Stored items

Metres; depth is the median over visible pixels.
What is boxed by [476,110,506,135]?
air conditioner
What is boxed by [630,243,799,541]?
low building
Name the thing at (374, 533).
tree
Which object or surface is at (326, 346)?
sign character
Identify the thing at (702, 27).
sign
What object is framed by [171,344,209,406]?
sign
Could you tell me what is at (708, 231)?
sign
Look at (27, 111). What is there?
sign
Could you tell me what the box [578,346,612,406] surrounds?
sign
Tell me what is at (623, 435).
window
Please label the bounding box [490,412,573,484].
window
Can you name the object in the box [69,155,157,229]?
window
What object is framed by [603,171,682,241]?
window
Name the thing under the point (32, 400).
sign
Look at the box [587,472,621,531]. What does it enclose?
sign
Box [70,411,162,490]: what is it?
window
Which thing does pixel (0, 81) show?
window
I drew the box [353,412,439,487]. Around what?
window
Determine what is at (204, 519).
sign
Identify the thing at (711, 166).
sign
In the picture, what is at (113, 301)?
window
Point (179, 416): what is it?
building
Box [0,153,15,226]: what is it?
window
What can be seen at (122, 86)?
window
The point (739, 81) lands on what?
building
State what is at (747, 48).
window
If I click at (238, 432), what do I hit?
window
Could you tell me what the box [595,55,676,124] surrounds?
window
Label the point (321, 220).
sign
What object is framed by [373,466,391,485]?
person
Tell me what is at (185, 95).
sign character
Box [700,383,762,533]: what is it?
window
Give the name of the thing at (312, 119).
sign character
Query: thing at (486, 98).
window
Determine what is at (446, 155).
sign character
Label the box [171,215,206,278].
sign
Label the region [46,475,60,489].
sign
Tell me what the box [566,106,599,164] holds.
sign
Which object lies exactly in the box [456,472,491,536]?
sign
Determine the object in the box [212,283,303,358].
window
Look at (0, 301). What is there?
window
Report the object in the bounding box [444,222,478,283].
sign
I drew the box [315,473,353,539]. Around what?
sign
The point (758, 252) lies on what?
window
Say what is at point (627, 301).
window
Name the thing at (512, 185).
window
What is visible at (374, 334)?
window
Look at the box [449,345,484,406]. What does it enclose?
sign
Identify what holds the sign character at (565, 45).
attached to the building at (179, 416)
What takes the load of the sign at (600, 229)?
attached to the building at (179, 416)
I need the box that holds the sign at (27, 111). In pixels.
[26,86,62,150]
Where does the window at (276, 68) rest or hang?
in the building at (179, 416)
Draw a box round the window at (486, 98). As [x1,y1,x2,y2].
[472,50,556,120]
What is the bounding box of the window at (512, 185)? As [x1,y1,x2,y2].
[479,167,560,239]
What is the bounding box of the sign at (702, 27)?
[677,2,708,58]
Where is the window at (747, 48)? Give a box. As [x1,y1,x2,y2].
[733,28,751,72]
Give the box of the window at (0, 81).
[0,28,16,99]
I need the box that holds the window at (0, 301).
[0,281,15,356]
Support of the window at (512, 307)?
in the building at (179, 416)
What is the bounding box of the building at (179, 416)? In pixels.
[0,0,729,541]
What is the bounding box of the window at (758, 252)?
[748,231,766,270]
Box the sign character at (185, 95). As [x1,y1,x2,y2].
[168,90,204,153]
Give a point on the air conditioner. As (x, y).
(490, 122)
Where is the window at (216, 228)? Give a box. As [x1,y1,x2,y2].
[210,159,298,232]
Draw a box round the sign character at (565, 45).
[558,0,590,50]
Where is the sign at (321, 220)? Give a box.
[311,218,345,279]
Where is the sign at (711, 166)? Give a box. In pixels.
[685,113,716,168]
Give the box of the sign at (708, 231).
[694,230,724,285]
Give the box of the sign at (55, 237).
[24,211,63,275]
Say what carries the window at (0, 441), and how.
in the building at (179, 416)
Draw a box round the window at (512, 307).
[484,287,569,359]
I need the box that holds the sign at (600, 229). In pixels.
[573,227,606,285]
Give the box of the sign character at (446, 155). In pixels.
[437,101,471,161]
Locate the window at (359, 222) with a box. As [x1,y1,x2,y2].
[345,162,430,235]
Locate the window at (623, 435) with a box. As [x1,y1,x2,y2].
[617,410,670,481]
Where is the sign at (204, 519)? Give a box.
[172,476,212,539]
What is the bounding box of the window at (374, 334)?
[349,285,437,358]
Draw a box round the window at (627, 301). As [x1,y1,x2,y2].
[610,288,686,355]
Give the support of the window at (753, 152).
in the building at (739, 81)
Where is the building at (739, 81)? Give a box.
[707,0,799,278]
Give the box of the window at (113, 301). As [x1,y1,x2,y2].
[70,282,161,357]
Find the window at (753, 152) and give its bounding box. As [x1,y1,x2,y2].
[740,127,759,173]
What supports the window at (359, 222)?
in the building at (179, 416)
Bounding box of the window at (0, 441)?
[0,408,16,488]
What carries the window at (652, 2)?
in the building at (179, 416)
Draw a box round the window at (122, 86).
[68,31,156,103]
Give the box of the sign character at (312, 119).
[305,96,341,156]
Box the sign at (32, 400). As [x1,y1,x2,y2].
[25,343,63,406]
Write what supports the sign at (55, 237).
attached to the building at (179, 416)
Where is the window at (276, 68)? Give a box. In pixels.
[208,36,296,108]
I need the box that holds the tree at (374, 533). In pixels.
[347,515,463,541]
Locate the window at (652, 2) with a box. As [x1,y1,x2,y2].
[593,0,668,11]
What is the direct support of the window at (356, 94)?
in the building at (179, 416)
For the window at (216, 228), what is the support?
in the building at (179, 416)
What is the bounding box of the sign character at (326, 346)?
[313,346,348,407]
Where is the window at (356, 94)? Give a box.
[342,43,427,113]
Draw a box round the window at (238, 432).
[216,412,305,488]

◆ **Work request**
Reproduce the data shown above in its entirety, keeping each word as it is.

◆ **Finished task**
Metres; depth is the median over visible pixels.
What is boxed by [476,110,506,135]?
air conditioner
What is boxed by [630,243,799,541]?
low building
Name the thing at (374, 533).
tree
Which object or surface is at (326, 346)?
sign character
Identify the thing at (702, 27).
sign
What object is framed by [171,344,209,406]?
sign
Could you tell me what is at (708, 231)?
sign
Look at (27, 111). What is there?
sign
Could you tell me what the box [578,346,612,406] surrounds?
sign
Tell me what is at (623, 435).
window
Please label the bounding box [490,412,573,484].
window
Can you name the object in the box [69,155,157,229]?
window
What object is framed by [603,171,682,241]?
window
Name the thing under the point (32, 400).
sign
Look at the box [587,472,621,531]. What does it enclose?
sign
Box [70,411,162,490]: what is it?
window
Which thing does pixel (0, 81) show?
window
I drew the box [353,412,439,487]. Around what?
window
Determine what is at (204, 519).
sign
Identify the thing at (711, 166).
sign
In the picture, what is at (113, 301)?
window
Point (179, 416): what is it?
building
Box [0,153,15,226]: what is it?
window
What can be seen at (122, 86)?
window
The point (739, 81) lands on what?
building
State what is at (747, 48).
window
If I click at (238, 432), what do I hit?
window
Could you tell me what the box [595,55,676,124] surrounds?
window
Label the point (321, 220).
sign
What object is framed by [373,466,391,485]?
person
Tell me what is at (185, 95).
sign character
Box [700,383,762,533]: what is it?
window
Give the name of the thing at (312, 119).
sign character
Query: thing at (486, 98).
window
Determine what is at (446, 155).
sign character
Label the box [171,215,206,278].
sign
Label the region [46,475,60,489].
sign
Tell me what the box [566,106,599,164] holds.
sign
Which object lies exactly in the box [456,472,491,536]?
sign
Determine the object in the box [212,283,303,358].
window
Look at (0, 301). What is there?
window
Report the object in the bounding box [444,222,478,283].
sign
I drew the box [315,473,353,539]. Around what?
sign
The point (758, 252) lies on what?
window
Say what is at point (627, 301).
window
Name the thing at (512, 185).
window
What is visible at (374, 334)?
window
Look at the box [449,345,484,406]. What does it enclose?
sign
Identify what holds the sign character at (565, 45).
attached to the building at (179, 416)
What takes the load of the sign at (600, 229)?
attached to the building at (179, 416)
I need the box that holds the sign at (27, 111). In pixels.
[26,86,62,150]
Where does the window at (276, 68) rest or hang?
in the building at (179, 416)
Draw a box round the window at (486, 98). As [x1,y1,x2,y2].
[472,50,556,120]
What is the bounding box of the window at (512, 185)? As [x1,y1,x2,y2].
[479,167,560,239]
What is the bounding box of the sign at (702, 27)?
[677,2,708,58]
Where is the window at (747, 48)? Give a box. As [x1,y1,x2,y2].
[733,28,751,72]
Give the box of the window at (0, 81).
[0,28,16,99]
I need the box that holds the window at (0, 301).
[0,281,15,356]
Support of the window at (512, 307)?
in the building at (179, 416)
What is the bounding box of the building at (179, 416)? In pixels.
[0,0,729,541]
What is the bounding box of the window at (758, 252)?
[748,231,766,270]
Box the sign character at (185, 95). As [x1,y1,x2,y2].
[168,90,204,153]
Give a point on the air conditioner. As (x, y).
(490, 122)
Where is the window at (216, 228)? Give a box. As [x1,y1,x2,y2].
[210,159,298,232]
Draw a box round the sign character at (565, 45).
[558,0,590,50]
Where is the sign at (321, 220)? Give a box.
[311,218,345,279]
Where is the sign at (711, 166)? Give a box. In pixels.
[685,113,716,168]
Give the box of the sign at (708, 231).
[694,230,724,285]
Give the box of the sign at (55, 237).
[24,211,63,275]
Say what carries the window at (0, 441), and how.
in the building at (179, 416)
Draw a box round the window at (512, 307).
[484,287,569,359]
I need the box that holds the sign at (600, 229). In pixels.
[573,227,606,285]
Give the box of the sign character at (446, 155). In pixels.
[437,101,471,161]
Locate the window at (359, 222) with a box. As [x1,y1,x2,y2].
[345,162,430,235]
Locate the window at (623, 435) with a box. As [x1,y1,x2,y2].
[617,410,670,481]
Where is the sign at (204, 519)? Give a box.
[172,476,212,539]
What is the bounding box of the window at (374, 334)?
[349,285,437,358]
Draw a box round the window at (627, 301). As [x1,y1,x2,y2].
[610,288,686,355]
Give the support of the window at (753, 152).
in the building at (739, 81)
Where is the building at (739, 81)? Give a box.
[707,0,799,278]
Give the box of the window at (113, 301). As [x1,y1,x2,y2].
[70,282,161,357]
Find the window at (753, 152) and give its bounding box. As [x1,y1,x2,y2].
[740,127,759,173]
What supports the window at (359, 222)?
in the building at (179, 416)
Bounding box of the window at (0, 441)?
[0,408,16,488]
What carries the window at (652, 2)?
in the building at (179, 416)
Draw a box round the window at (122, 86).
[68,31,156,103]
Give the box of the sign character at (312, 119).
[305,96,341,156]
Box the sign at (32, 400). As [x1,y1,x2,y2].
[25,343,63,406]
Write what supports the sign at (55, 237).
attached to the building at (179, 416)
Where is the window at (276, 68)? Give a box. In pixels.
[208,36,296,108]
I need the box that holds the tree at (374, 533). In pixels.
[347,515,463,541]
Locate the window at (652, 2) with a box. As [x1,y1,x2,y2].
[593,0,668,11]
What is the direct support of the window at (356, 94)?
in the building at (179, 416)
For the window at (216, 228), what is the support?
in the building at (179, 416)
What is the bounding box of the sign character at (326, 346)?
[313,346,348,407]
Where is the window at (356, 94)? Give a box.
[342,43,427,113]
Draw a box round the window at (238, 432).
[216,412,305,488]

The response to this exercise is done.